Data shown:
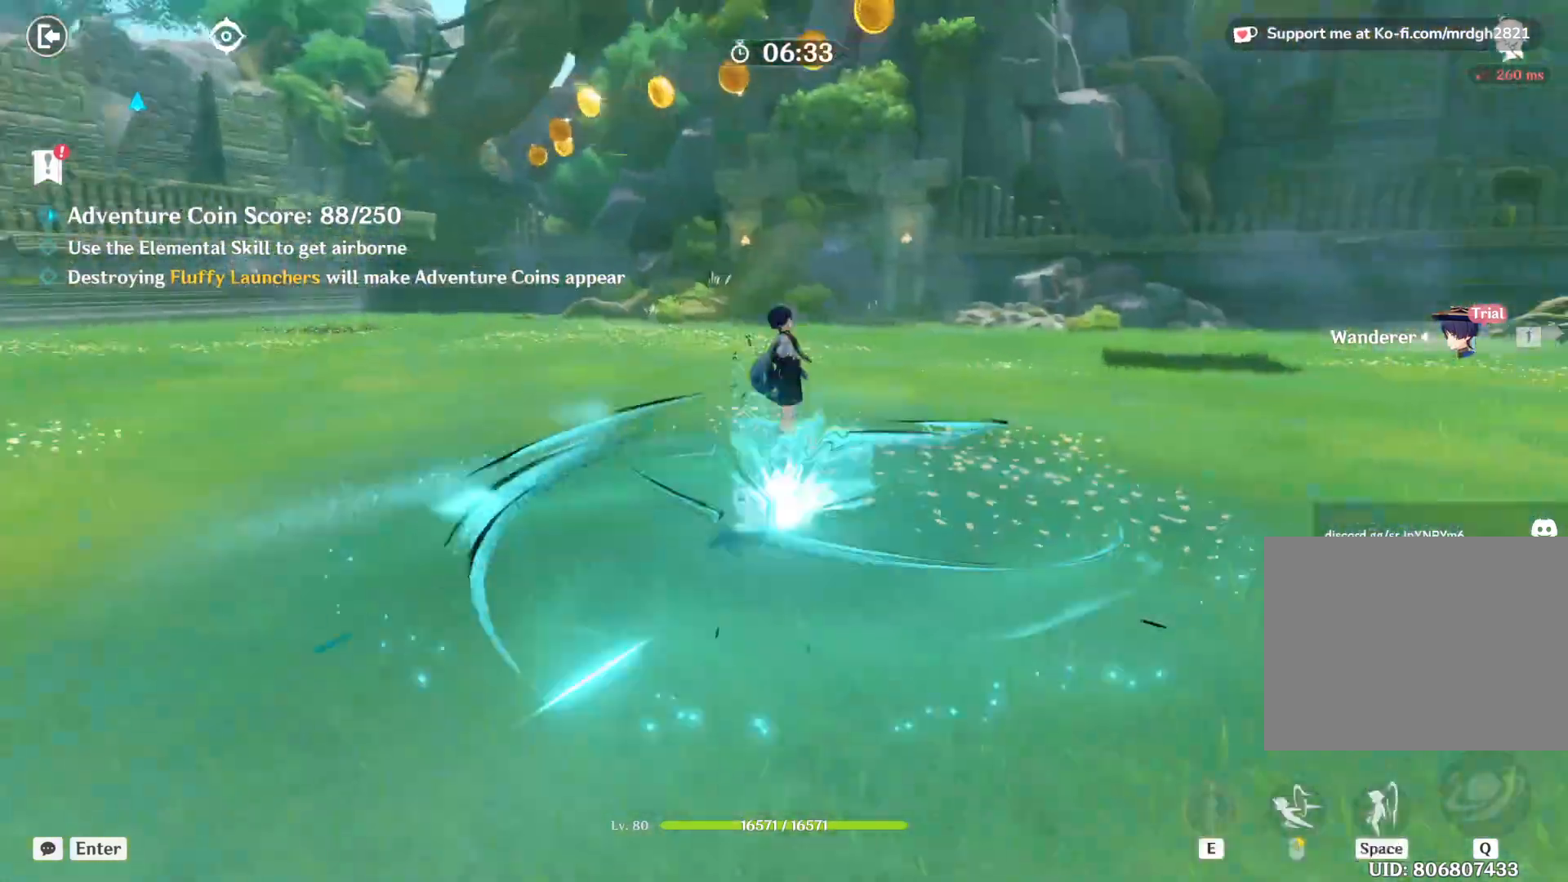
{"keys": ["w"], "mouse": [], "events": [[84, "e", "up"], [400, "w", "down"]]}
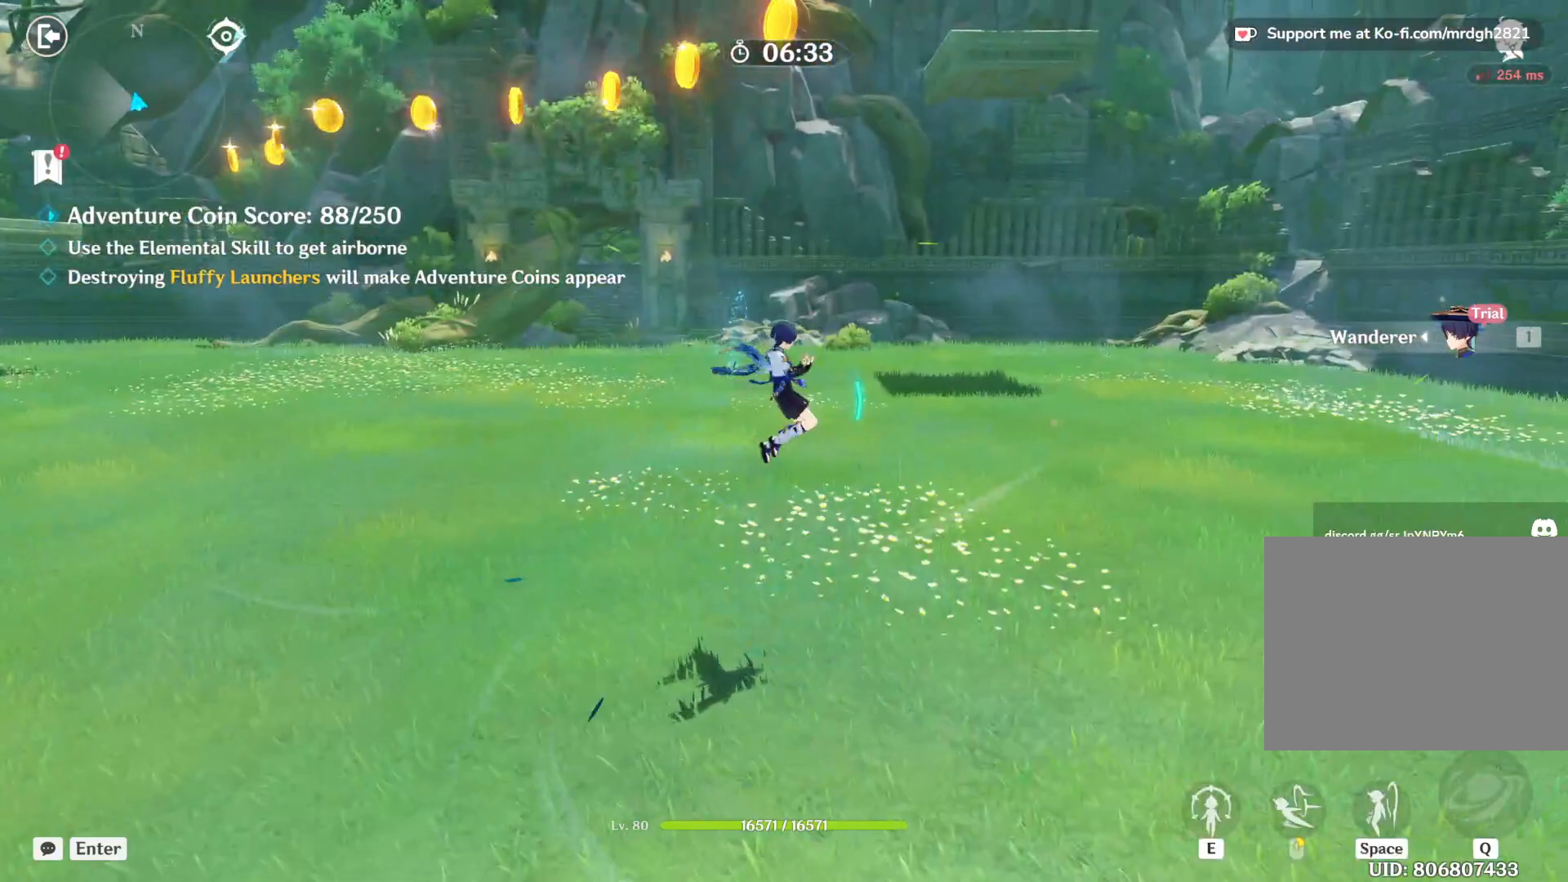
{"keys": ["space", "w"], "mouse": [], "events": [[417, "space", "down"]]}
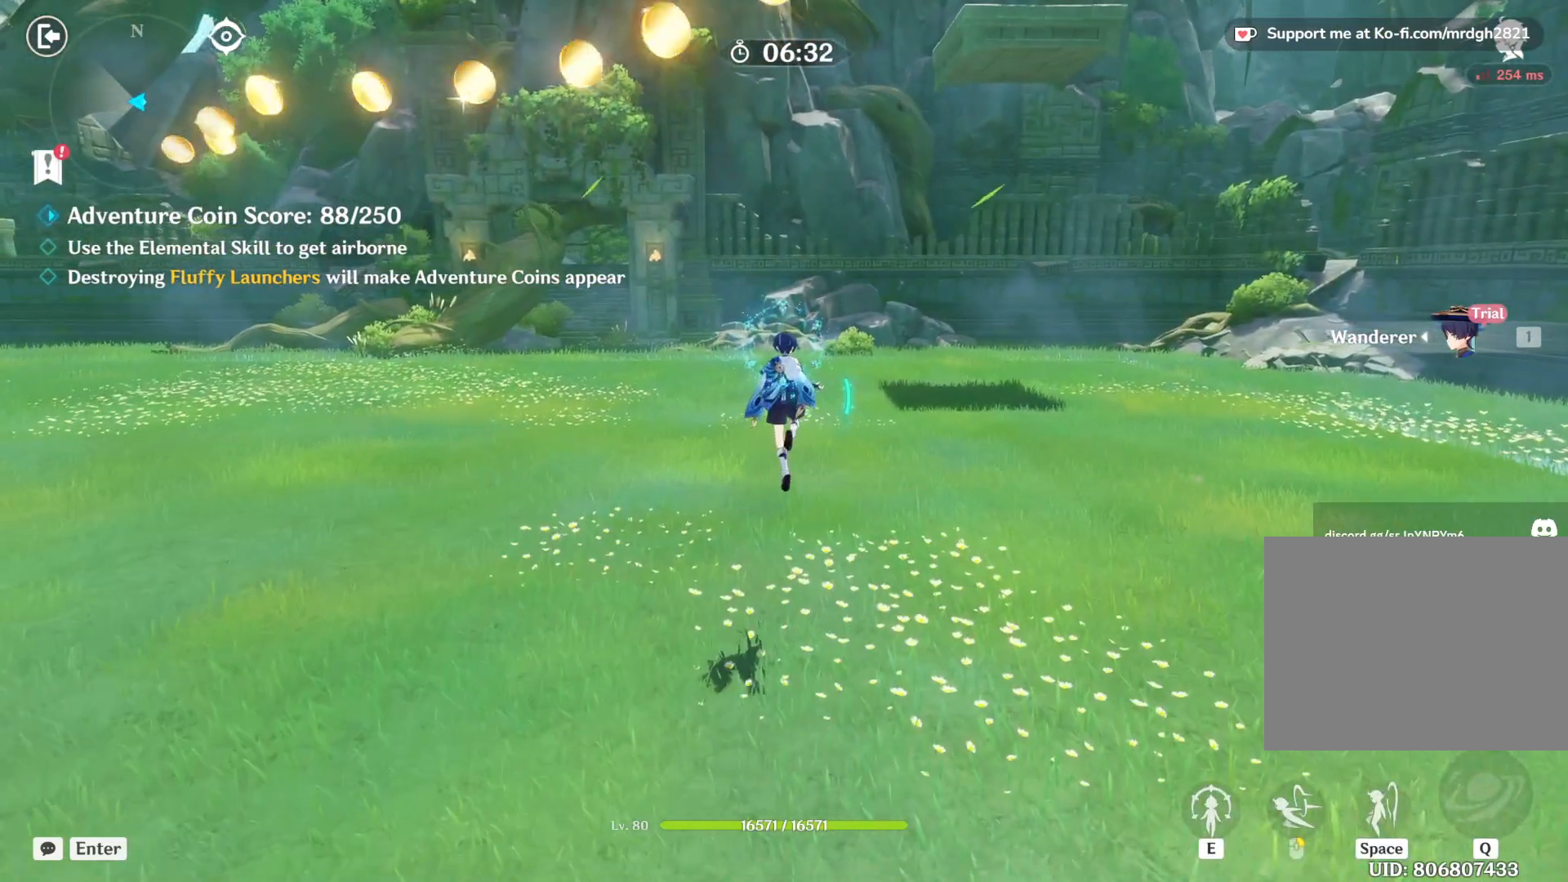
{"keys": ["space", "w"], "mouse": [], "events": []}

Activity: Pull out all lines from the listing that contain the string "down".

Finished exercise:
{"keys": ["w"], "mouse": [], "events": [[84, "e", "up"], [400, "w", "down"]]}
{"keys": ["space", "w"], "mouse": [], "events": [[417, "space", "down"]]}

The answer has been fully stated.